Sula by Toni Morrison

'What are the risks of individuality in a determinedly individualistic, yet racially uniform and socially static community?'

Good question. Could be me talking about Exmouth, East Devon today. Could be Elena Ferrante talking about the working-class Naples of her dual heroines Lila and Elena.

It's Toni Morrison, writing in 2005. She is writing a new foreword to her second novel Sula. It was first published in 1973. At the time she was a single mum of two and office worker struggling to pay the rent each month. She got by with help from her friends, her childminders and her parents who took care of her children in the school holidays.She continued to write, was given the professorship of literature at Princeton University and was awarded the Nobel Prize for Literature in 1993.

Sula tells of Nel and Sula,two girls, growing to womenhood in The Bottom, Medallion in the North of the USA. The story starts in 1919. The Bottom is a country community peopled by black folks. Nel and Sula are two sides of the same women, the homebody, the wild woman, the faithful wife, the wild woman who travels from place to place, from man to man. Friendship, parting, renewal. The true story beneath the gossip and the wedding band and the ringless finger is the loving friendship between two women.
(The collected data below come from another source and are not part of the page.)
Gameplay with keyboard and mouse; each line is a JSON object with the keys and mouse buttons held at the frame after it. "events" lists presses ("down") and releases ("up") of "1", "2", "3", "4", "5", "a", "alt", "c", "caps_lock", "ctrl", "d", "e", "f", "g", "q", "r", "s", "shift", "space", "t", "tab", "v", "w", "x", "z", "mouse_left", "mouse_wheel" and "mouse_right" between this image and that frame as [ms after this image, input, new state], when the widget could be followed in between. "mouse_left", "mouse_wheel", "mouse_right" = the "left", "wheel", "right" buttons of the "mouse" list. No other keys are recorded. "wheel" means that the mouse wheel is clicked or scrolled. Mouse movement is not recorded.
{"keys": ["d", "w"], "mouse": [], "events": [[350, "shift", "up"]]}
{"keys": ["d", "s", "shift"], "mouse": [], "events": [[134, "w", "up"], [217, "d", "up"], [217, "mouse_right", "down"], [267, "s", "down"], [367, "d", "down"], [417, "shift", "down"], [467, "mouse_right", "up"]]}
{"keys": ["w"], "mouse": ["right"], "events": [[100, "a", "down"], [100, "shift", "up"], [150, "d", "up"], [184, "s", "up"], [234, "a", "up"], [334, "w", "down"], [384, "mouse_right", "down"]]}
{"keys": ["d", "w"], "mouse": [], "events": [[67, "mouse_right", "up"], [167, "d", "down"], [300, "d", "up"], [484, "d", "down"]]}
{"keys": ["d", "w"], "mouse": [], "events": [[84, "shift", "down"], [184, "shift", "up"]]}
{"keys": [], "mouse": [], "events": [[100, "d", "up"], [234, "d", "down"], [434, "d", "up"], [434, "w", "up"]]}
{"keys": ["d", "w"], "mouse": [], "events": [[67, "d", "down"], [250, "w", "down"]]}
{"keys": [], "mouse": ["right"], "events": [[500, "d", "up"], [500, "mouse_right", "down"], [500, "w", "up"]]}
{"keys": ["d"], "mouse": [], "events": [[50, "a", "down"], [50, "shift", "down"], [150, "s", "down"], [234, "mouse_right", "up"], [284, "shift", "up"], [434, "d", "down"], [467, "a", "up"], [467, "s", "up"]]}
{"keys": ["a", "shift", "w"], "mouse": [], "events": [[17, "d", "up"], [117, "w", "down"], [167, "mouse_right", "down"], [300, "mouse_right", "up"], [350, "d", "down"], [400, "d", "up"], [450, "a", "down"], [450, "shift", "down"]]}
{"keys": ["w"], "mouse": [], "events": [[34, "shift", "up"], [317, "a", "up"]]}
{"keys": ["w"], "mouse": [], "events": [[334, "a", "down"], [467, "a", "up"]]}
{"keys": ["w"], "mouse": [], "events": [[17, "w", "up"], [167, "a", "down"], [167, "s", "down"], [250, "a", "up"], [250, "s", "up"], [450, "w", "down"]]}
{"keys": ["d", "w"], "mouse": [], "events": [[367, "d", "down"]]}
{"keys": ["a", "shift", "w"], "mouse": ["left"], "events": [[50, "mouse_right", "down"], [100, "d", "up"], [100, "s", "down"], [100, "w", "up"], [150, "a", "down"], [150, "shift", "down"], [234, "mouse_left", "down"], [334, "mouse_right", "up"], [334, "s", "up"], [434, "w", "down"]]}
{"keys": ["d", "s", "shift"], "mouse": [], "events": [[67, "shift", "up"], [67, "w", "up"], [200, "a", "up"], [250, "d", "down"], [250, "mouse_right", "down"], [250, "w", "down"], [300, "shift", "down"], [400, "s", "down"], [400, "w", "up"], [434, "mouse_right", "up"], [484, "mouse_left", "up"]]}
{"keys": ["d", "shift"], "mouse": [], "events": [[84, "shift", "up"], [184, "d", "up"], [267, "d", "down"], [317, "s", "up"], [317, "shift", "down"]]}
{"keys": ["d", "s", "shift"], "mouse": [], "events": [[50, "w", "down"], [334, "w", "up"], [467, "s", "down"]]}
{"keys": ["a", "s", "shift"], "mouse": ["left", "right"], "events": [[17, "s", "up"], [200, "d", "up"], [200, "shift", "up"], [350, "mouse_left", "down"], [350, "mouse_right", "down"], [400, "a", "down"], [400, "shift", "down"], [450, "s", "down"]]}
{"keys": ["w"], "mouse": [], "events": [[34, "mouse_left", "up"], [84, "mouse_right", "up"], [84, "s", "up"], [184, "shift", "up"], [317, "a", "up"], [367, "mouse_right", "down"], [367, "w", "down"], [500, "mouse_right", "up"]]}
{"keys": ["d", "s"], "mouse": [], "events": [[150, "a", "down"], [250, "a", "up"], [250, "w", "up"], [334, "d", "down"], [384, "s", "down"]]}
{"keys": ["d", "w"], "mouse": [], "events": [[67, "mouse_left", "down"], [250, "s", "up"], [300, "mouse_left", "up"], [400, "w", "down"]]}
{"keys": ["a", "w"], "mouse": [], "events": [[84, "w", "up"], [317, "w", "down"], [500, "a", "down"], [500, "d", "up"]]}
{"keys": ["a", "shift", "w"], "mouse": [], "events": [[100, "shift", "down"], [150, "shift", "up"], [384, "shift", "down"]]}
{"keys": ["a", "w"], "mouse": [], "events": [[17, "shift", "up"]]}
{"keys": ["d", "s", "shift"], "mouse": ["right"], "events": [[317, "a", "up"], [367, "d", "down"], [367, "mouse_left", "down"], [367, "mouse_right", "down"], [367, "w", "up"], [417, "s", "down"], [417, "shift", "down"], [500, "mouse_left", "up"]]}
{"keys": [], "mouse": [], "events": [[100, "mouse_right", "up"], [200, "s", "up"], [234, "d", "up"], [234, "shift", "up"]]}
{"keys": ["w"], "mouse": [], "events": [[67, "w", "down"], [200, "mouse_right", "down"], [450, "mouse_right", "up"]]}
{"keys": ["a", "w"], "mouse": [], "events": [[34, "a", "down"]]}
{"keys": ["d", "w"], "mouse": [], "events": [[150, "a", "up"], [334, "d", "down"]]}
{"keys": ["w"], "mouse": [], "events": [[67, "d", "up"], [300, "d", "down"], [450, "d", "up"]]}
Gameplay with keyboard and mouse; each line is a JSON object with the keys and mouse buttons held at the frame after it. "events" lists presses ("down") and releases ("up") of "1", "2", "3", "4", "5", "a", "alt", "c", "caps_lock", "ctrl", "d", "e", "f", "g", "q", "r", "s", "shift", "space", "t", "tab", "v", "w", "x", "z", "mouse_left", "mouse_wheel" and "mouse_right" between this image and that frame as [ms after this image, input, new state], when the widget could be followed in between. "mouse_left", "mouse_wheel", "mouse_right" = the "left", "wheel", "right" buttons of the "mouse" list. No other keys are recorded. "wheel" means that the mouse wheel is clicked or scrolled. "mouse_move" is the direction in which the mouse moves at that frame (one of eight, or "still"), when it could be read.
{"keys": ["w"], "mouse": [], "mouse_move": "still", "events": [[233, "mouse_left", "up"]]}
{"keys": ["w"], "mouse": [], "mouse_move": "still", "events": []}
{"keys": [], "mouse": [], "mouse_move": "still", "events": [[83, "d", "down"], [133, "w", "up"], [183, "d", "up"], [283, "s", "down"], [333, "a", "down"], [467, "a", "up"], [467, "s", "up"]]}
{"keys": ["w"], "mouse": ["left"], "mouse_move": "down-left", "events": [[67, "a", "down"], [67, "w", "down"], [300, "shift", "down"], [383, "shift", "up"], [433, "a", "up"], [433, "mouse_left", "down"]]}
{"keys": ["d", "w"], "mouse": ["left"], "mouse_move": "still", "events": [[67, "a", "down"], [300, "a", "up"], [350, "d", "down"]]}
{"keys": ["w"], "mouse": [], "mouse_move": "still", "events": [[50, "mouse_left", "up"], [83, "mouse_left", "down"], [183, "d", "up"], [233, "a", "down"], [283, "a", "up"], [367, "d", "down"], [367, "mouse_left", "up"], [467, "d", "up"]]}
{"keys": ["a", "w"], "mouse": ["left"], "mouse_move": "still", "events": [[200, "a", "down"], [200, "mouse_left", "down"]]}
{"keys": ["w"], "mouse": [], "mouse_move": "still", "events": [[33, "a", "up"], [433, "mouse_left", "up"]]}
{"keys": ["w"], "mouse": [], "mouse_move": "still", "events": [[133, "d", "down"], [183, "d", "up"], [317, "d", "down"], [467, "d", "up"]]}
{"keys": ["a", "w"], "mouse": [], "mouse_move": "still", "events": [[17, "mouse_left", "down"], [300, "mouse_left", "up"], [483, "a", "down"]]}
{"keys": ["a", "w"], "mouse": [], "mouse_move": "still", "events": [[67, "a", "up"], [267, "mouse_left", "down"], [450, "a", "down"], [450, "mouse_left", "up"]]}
Sula employs a traditional storytelling format in a skilful and individual manner. The way the people speak, how they live their lives, their sometimes astonishing even murderous decisions. Not simply a whodunnit - the mother deliberately killing her grown-up son is a small but relevant incident, not a comedy a tragedy or genre fiction, Sula is a story well told containing multitudes.

Comments

sounds like my kind of book. the background detail about Toni Morrison sounds heroic. 

 

Yes CM and the book's damn good. Strong storytelling and surprise fireworks from start to end.